Ele observava de longe, sentado no banco mais afastado que pôde encontrar vago. Olhava ao redor fingindo desinteresse por tudo aquilo: as crianças encasacadas correndo, os velhos passeando, uns casais sentados sob o sol sobre mantos na grama úmida, bicicletas, cachorros e bolas passando. Ele fingia bem aquele desinteresse, enquanto bebericava o quentão no copo que segurava com as duas mãos, a fim de mantê-las temporariamente aquecidas.
Eu passeava os olhos pelas páginas de um livro já lido, fazendo anotações em um pequeno caderno, olhando para o mesmo cenário; com interesse não fingido - olhos de quem aprecia.
Ele me olhava de seu banco, longe, do outro lado da praça, e pensava se valeria a pena. Uma tentativa de aproximação, de diálogo. Achou-me bela, julgou minha beleza despretensiosa mas consciente, imaginou que livro eu tinha em mãos e o que estaria escrevendo.
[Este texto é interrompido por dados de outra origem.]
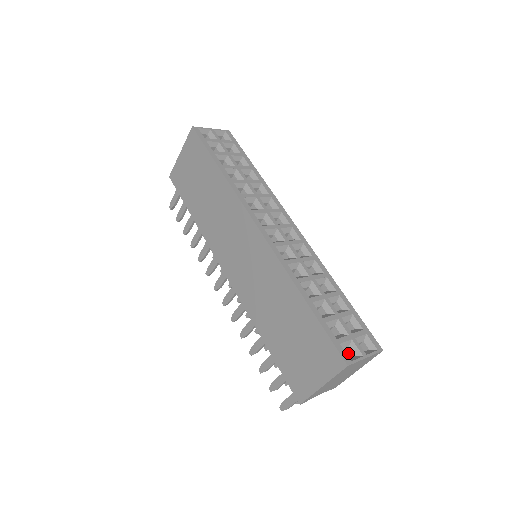
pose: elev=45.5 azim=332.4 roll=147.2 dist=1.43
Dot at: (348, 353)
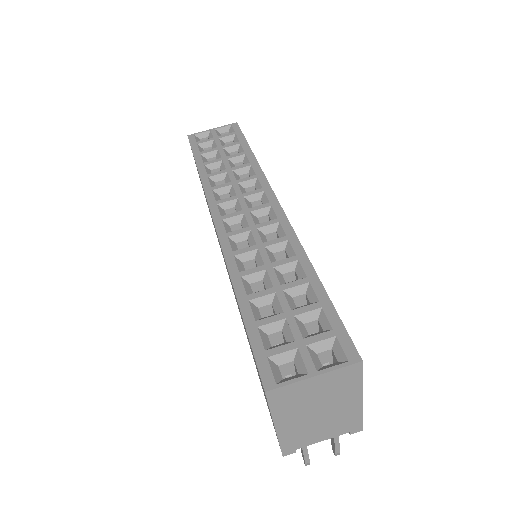
Dot at: (296, 371)
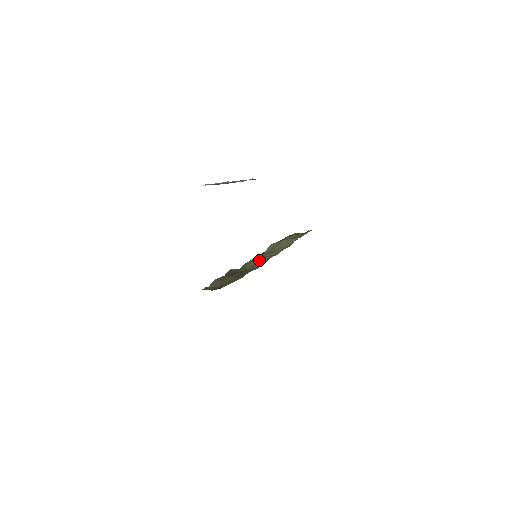
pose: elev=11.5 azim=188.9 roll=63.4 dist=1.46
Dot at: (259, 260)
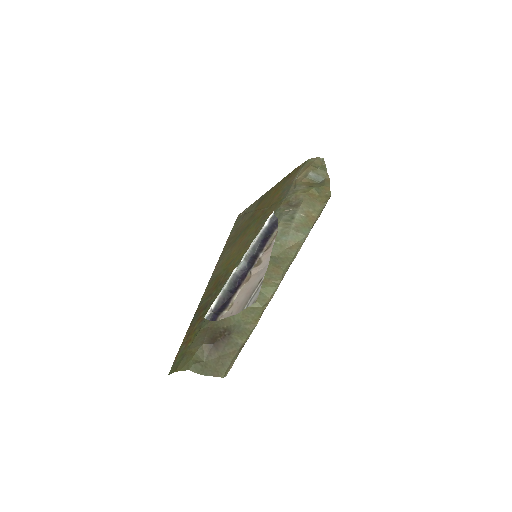
Dot at: occluded
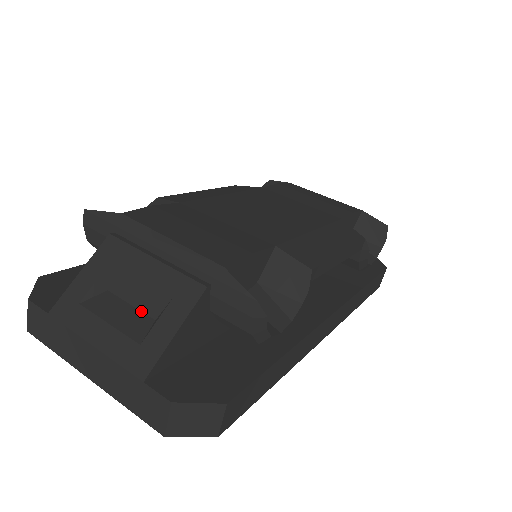
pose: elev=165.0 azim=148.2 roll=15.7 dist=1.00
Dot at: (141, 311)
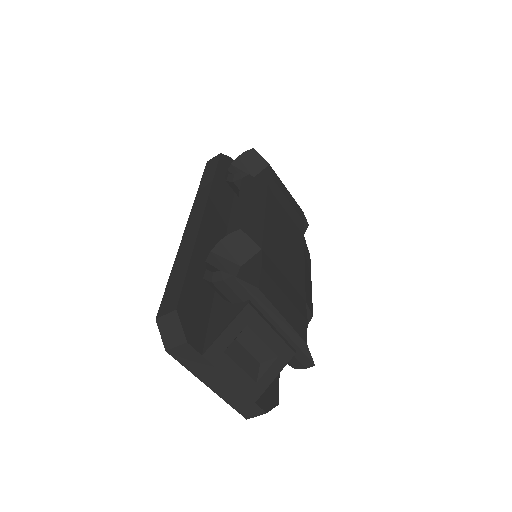
Dot at: (254, 357)
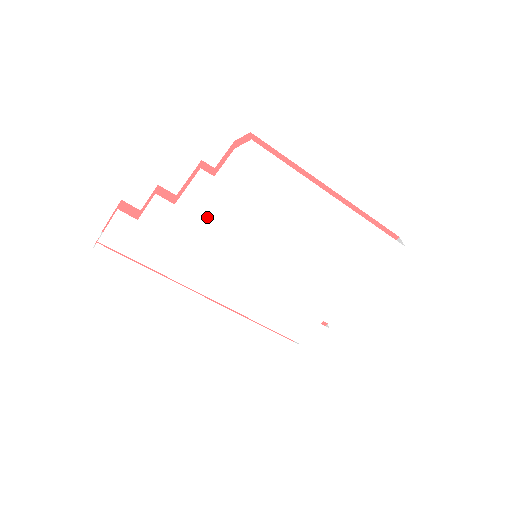
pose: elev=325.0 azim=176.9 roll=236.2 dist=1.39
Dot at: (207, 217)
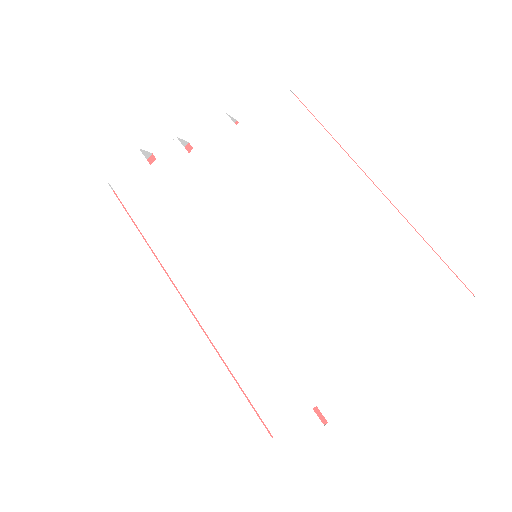
Dot at: (215, 177)
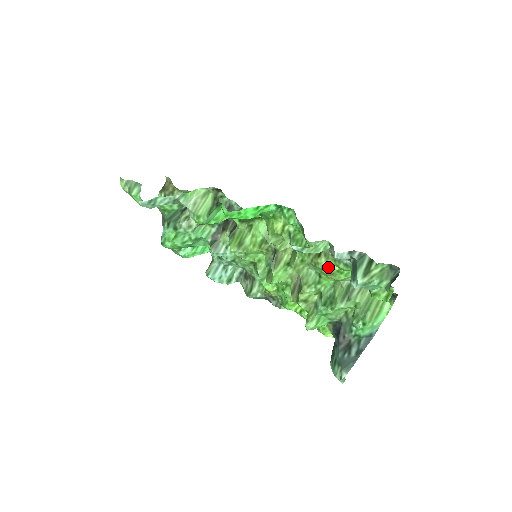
Eu apoiei minha caneta sobre o livro enquanto mudava as pernas já meio dormentes de posição. Olhei para ele em seus trajes de inverno, enrolado em uma manta que escondia seu pescoço. Os cabelos sendo bagunçados pelo vento leve que soprava, o vapor saindo de sua boca enquanto ele respirava. Divaguei sobre a hipótese de conhecê-lo, sobre o que falaríamos quando estivéssemos lado a lado confortados pela intimidade - será que ele gostava de chocolate branco?
Ele pensava no dia seguinte e nas coisas que gostaria de fazer antes do início da semana. Imaginava qual seria o gosto de fazê-las em minha companhia - será que eu gostava de chocolate branco?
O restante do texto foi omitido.